Madeira es un archipiélago portugués que se encuentra entre 32°22.3′N 16°16.5′W / 32.3717°N 16.2750°W y
33°7.8′N 17°16.65′W / 33.1300°N 17.27750°W , a poco menos de 400 kilómetros (250 mi) al norte de Tenerife, en las Islas Canarias, en el Océano Atlántico Norte y una región ultraperiférica de la Unión Europea.
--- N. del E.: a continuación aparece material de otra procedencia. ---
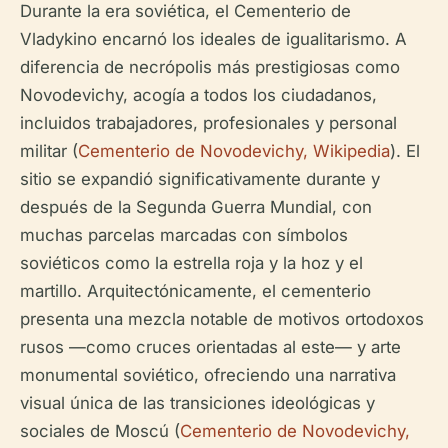
Durante la era soviética, el Cementerio de
Vladykino encarnó los ideales de igualitarismo. A
diferencia de necrópolis más prestigiosas como
Novodevichy, acogía a todos los ciudadanos,
incluidos trabajadores, profesionales y personal
militar (
Cementerio de Novodevichy, Wikipedia
). El
sitio se expandió significativamente durante y
después de la Segunda Guerra Mundial, con
muchas parcelas marcadas con símbolos
soviéticos como la estrella roja y la hoz y el
martillo. Arquitectónicamente, el cementerio
presenta una mezcla notable de motivos ortodoxos
rusos —como cruces orientadas al este— y arte
monumental soviético, ofreciendo una narrativa
visual única de las transiciones ideológicas y
sociales de Moscú (
Cementerio de Novodevichy,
El archipiélago comprende la mayor parte de una de las dos regiones autónomas de Portugal (la otra son las Azores, situadas al noroeste), que incluye las islas de Madeira, Porto Santo y las Desertas, administradas junto con el archipiélago separado de las Islas Salvajes.
El nombre de Madeira puede utilizarse para la región autónoma, el grupo geográfico de islas o simplemente la isla de Madeira. Estas islas forman parte de la Macaronesia.
Geografía y relieve
El archipiélago está formado por varias islas de origen volcánico. La isla principal, Madeira, presenta un relieve accidentado con montañas y valles profundos; su punto más alto es el Pico Ruivo. Porto Santo, situada al noreste de Madeira, tiene un perfil más llano y playas extensas de arena dorada. Las Desertas son un pequeño conjunto de islas rocosas y escarpadas al sureste de Madeira, con escasa población humana.
Clima y naturaleza
Madeira disfruta de un clima subtropical templado, con temperaturas suaves durante todo el año, inviernos frescos y veranos cálidos pero moderados por la influencia del Atlántico. La orografía favorece microclimas locales: las laderas expuestas al viento suelen ser más húmedas y verdes.
Una característica destacada es la presencia de la laurisilva, un bosque subtropical de hojas perennes que cubre importantes áreas de la isla y que ha sido declarado Patrimonio de la Humanidad por la UNESCO por su alto valor ecológico y su gran riqueza de especies endémicas. Las Desertas y las Islas Salvajes son reservas importantes para aves marinas y fauna endémica.
Historia
Madeira fue ocupada y colonizada por navegantes portugueses a principios del siglo XV; los descubridores más asociados con su población son João Gonçalves Zarco y Tristão Vaz Teixeira. La isla desempeñó un papel en las rutas marítimas y en la producción de azúcar en los siglos siguientes, y con el tiempo se consolidó una economía basada en cultivos como la caña y, posteriormente, la vid que produce el famoso vino de Madeira.
Población y administración
La capital regional es Funchal, situada en la costa sur de la isla de Madeira, que concentra la mayor parte de la población y la actividad económica. La región es una región autónoma de Portugal y cuenta con su propio gobierno regional y Asamblea Legislativa, con competencias en áreas como educación, salud, transporte y planificación territorial. Madeira también tiene la condición de región ultraperiférica de la Unión Europea.
Economía
La economía de Madeira se basa principalmente en el turismo, la agricultura y los servicios. El turismo es el motor económico: la isla atrae visitantes por su clima, paisajes naturales, senderos (especialmente las conocidas levadas —canales de riego convertidos en rutas de senderismo—), y alojamientos turísticos. La agricultura incluye cultivos tradicionales como el plátano y la viticultura para la producción del vino de Madeira, apreciado internacionalmente. La pesca y actividades marítimas complementan la economía local.
Transporte
Madeira está conectada con el exterior por vía aérea y marítima. El Aeropuerto de Madeira (conocido popularmente por su pista y maniobras desafiantes) facilita enlaces regulares con el continente portugués y otras capitales europeas. El puerto de Funchal recibe ferris y cruceros que aportan un flujo importante de turistas. Dentro de la isla hay carreteras que salvan grandes desniveles, además de servicios de autobús y teleféricos en zonas turísticas.
Cultura y turismo
La cultura madeirense mezcla tradiciones portuguesas con particularidades locales: festivales llenos de música y folclore, artesanía (como bordados y trabajos en madera) y una gastronomía basada en productos del mar y del campo. Eventos destacados son las celebraciones de Navidad y Año Nuevo, y el famoso Festival de las Flores de Funchal. Madeira es también conocida por ser la tierra natal del futbolista Cristiano Ronaldo.
Conservación
Existe un marcado esfuerzo por proteger los ecosistemas singulares de Madeira y las islas adyacentes. Zonas como la laurisilva y las reservas de las Desertas y las Salvajes cuentan con medidas de conservación para preservar la flora y fauna endémica, así como para controlar el impacto del turismo y la urbanización.
Enlace con la Macaronesia
Como parte de la Macaronesia, Madeira comparte rasgos biogeográficos y culturales con otras islas atlánticas como las Azores, Canarias y Cabo Verde, formando un conjunto insular con importantes similitudes en flora, fauna y procesos geológicos.